** RECORDS FOR PROCESSING follows **

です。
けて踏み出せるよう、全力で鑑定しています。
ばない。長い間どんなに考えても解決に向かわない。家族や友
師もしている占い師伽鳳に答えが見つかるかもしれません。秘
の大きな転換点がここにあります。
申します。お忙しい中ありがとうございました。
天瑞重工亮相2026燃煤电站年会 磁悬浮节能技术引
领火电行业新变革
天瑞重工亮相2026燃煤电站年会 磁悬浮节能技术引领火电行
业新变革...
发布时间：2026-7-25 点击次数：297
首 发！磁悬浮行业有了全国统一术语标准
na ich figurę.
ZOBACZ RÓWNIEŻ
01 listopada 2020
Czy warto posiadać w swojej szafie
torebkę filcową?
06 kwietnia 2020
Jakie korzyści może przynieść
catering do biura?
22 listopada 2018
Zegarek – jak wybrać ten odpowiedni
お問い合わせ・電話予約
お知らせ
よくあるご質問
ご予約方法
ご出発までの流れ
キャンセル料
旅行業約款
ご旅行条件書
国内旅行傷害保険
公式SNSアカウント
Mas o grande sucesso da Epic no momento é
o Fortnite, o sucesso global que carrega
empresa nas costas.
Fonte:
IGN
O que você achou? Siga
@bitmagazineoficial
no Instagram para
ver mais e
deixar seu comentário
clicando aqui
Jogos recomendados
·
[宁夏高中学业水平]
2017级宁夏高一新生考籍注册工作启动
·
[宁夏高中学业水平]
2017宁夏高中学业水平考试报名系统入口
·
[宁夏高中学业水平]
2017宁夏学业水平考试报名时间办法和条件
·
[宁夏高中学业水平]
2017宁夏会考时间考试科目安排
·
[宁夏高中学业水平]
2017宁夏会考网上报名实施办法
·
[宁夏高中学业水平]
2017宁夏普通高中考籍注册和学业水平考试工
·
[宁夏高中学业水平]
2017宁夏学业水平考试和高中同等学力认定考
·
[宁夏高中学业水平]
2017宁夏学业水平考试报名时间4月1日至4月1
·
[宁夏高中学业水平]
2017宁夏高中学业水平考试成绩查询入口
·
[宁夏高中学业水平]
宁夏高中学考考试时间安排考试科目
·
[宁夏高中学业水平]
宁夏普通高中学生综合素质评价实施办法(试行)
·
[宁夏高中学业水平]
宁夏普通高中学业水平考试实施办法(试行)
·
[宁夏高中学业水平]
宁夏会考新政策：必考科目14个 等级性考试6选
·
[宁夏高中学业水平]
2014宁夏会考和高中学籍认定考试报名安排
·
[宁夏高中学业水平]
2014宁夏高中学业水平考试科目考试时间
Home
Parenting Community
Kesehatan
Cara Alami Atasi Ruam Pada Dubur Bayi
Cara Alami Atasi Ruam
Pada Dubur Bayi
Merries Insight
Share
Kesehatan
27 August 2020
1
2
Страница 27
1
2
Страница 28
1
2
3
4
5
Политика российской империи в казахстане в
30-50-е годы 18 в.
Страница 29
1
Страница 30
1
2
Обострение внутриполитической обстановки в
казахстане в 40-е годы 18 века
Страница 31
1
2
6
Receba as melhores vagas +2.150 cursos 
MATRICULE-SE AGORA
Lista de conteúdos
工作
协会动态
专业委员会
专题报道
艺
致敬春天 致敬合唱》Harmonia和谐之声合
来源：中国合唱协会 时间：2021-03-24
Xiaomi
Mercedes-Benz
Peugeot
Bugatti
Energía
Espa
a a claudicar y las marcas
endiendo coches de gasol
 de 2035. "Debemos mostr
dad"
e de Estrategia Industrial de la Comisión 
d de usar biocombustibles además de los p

** End of RECORDS FOR PROCESSING **
** RECORDS FOR PROCESSING follows **

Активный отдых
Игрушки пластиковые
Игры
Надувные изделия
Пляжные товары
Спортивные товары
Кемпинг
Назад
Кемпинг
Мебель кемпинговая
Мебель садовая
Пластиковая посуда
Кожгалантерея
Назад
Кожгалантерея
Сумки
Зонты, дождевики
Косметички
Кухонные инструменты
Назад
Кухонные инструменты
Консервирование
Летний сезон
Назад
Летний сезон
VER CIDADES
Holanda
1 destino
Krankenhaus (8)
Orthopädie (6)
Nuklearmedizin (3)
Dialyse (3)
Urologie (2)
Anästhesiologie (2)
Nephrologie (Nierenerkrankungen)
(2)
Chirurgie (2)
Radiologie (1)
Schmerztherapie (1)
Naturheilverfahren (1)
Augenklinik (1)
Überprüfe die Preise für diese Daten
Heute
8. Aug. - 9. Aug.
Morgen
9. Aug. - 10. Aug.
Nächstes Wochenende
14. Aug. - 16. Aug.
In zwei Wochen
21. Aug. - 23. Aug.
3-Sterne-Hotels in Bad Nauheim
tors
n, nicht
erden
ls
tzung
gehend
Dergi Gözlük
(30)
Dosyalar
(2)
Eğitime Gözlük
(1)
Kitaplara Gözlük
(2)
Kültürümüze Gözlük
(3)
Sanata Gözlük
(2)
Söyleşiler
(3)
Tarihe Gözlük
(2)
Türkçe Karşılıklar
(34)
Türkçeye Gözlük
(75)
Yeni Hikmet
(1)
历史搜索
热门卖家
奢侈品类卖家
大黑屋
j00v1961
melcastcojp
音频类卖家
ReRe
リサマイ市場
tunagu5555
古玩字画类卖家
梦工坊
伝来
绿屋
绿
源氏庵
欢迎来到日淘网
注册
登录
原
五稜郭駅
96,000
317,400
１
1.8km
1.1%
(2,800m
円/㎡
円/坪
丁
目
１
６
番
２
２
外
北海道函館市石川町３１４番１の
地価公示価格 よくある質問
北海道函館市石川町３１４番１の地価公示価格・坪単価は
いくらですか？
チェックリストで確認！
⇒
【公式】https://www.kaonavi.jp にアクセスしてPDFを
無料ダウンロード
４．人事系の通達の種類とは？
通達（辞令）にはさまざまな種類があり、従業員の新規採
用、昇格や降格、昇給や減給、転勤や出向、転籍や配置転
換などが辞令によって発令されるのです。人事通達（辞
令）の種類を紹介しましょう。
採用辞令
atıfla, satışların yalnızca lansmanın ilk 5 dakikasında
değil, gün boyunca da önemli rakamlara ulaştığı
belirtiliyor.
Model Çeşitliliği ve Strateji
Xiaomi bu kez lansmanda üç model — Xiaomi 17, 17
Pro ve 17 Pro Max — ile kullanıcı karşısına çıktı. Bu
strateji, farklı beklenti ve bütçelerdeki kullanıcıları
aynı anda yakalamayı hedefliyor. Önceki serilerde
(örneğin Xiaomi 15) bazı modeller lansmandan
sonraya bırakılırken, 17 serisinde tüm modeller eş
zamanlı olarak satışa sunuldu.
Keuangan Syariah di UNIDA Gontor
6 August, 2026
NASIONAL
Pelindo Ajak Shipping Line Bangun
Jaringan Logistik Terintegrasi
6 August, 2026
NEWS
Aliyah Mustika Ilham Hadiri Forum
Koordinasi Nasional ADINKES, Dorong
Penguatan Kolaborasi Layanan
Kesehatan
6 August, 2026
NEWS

** End of RECORDS FOR PROCESSING **

### PROBLEM
Can you copy out the lines of the listing above, starting with the line that contains "Активный отдых" and continuing through the line that contains "Chirurgie (2)", with both of those lines included?

### WRITTEN ANSWER
Активный отдых
Игрушки пластиковые
Игры
Надувные изделия
Пляжные товары
Спортивные товары
Кемпинг
Назад
Кемпинг
Мебель кемпинговая
Мебель садовая
Пластиковая посуда
Кожгалантерея
Назад
Кожгалантерея
Сумки
Зонты, дождевики
Косметички
Кухонные инструменты
Назад
Кухонные инструменты
Консервирование
Летний сезон
Назад
Летний сезон
VER CIDADES
Holanda
1 destino
Krankenhaus (8)
Orthopädie (6)
Nuklearmedizin (3)
Dialyse (3)
Urologie (2)
Anästhesiologie (2)
Nephrologie (Nierenerkrankungen)
(2)
Chirurgie (2)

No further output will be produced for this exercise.